• Your instructions:
Could you print out every entry, character for character?

START Information shown

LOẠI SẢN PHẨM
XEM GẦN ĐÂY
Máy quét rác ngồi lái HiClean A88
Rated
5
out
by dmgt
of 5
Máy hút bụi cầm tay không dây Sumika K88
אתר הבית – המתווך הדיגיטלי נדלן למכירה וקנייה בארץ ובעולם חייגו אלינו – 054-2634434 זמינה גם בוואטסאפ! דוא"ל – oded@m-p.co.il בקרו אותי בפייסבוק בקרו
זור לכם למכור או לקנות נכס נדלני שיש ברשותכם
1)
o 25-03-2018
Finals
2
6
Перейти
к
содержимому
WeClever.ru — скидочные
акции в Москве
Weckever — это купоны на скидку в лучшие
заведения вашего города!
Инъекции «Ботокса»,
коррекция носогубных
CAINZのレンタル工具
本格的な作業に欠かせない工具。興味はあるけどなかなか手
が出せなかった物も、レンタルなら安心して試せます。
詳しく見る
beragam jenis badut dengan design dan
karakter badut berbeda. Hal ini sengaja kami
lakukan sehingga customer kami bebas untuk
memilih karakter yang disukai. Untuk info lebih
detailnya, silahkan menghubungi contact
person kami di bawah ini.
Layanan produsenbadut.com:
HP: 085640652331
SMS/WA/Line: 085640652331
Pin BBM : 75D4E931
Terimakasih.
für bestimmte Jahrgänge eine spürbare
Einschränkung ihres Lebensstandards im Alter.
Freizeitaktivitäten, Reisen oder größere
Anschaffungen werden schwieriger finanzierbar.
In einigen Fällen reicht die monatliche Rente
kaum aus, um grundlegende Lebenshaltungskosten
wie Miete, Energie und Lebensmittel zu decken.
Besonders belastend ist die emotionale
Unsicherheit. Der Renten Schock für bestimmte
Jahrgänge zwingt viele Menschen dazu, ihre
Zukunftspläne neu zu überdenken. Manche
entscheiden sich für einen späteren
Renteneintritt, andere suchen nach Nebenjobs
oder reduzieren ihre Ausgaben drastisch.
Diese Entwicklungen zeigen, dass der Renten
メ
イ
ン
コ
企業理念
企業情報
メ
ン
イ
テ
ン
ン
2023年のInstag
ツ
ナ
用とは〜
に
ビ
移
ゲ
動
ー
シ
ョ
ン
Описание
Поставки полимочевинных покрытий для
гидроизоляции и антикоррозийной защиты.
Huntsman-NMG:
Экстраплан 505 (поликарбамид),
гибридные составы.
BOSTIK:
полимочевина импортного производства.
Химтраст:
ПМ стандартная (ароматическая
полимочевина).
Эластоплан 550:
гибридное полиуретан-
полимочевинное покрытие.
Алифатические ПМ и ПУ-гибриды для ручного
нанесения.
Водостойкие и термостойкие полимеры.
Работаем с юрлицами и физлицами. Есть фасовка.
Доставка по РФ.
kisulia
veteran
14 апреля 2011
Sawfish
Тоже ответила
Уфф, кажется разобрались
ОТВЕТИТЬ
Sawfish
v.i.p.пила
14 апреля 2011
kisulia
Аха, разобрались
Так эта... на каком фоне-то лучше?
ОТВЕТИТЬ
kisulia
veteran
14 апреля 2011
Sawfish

END Information shown

• Written reply:
LOẠI SẢN PHẨM
XEM GẦN ĐÂY
Máy quét rác ngồi lái HiClean A88
Rated
5
out
by dmgt
of 5
Máy hút bụi cầm tay không dây Sumika K88
אתר הבית – המתווך הדיגיטלי נדלן למכירה וקנייה בארץ ובעולם חייגו אלינו – 054-2634434 זמינה גם בוואטסאפ! דוא"ל – oded@m-p.co.il בקרו אותי בפייסבוק בקרו
זור לכם למכור או לקנות נכס נדלני שיש ברשותכם
1)
o 25-03-2018
Finals
2
6
Перейти
к
содержимому
WeClever.ru — скидочные
акции в Москве
Weckever — это купоны на скидку в лучшие
заведения вашего города!
Инъекции «Ботокса»,
коррекция носогубных
CAINZのレンタル工具
本格的な作業に欠かせない工具。興味はあるけどなかなか手
が出せなかった物も、レンタルなら安心して試せます。
詳しく見る
beragam jenis badut dengan design dan
karakter badut berbeda. Hal ini sengaja kami
lakukan sehingga customer kami bebas untuk
memilih karakter yang disukai. Untuk info lebih
detailnya, silahkan menghubungi contact
person kami di bawah ini.
Layanan produsenbadut.com:
HP: 085640652331
SMS/WA/Line: 085640652331
Pin BBM : 75D4E931
Terimakasih.
für bestimmte Jahrgänge eine spürbare
Einschränkung ihres Lebensstandards im Alter.
Freizeitaktivitäten, Reisen oder größere
Anschaffungen werden schwieriger finanzierbar.
In einigen Fällen reicht die monatliche Rente
kaum aus, um grundlegende Lebenshaltungskosten
wie Miete, Energie und Lebensmittel zu decken.
Besonders belastend ist die emotionale
Unsicherheit. Der Renten Schock für bestimmte
Jahrgänge zwingt viele Menschen dazu, ihre
Zukunftspläne neu zu überdenken. Manche
entscheiden sich für einen späteren
Renteneintritt, andere suchen nach Nebenjobs
oder reduzieren ihre Ausgaben drastisch.
Diese Entwicklungen zeigen, dass der Renten
メ
イ
ン
コ
企業理念
企業情報
メ
ン
イ
テ
ン
ン
2023年のInstag
ツ
ナ
用とは〜
に
ビ
移
ゲ
動
ー
シ
ョ
ン
Описание
Поставки полимочевинных покрытий для
гидроизоляции и антикоррозийной защиты.
Huntsman-NMG:
Экстраплан 505 (поликарбамид),
гибридные составы.
BOSTIK:
полимочевина импортного производства.
Химтраст:
ПМ стандартная (ароматическая
полимочевина).
Эластоплан 550:
гибридное полиуретан-
полимочевинное покрытие.
Алифатические ПМ и ПУ-гибриды для ручного
нанесения.
Водостойкие и термостойкие полимеры.
Работаем с юрлицами и физлицами. Есть фасовка.
Доставка по РФ.
kisulia
veteran
14 апреля 2011
Sawfish
Тоже ответила
Уфф, кажется разобрались
ОТВЕТИТЬ
Sawfish
v.i.p.пила
14 апреля 2011
kisulia
Аха, разобрались
Так эта... на каком фоне-то лучше?
ОТВЕТИТЬ
kisulia
veteran
14 апреля 2011
Sawfish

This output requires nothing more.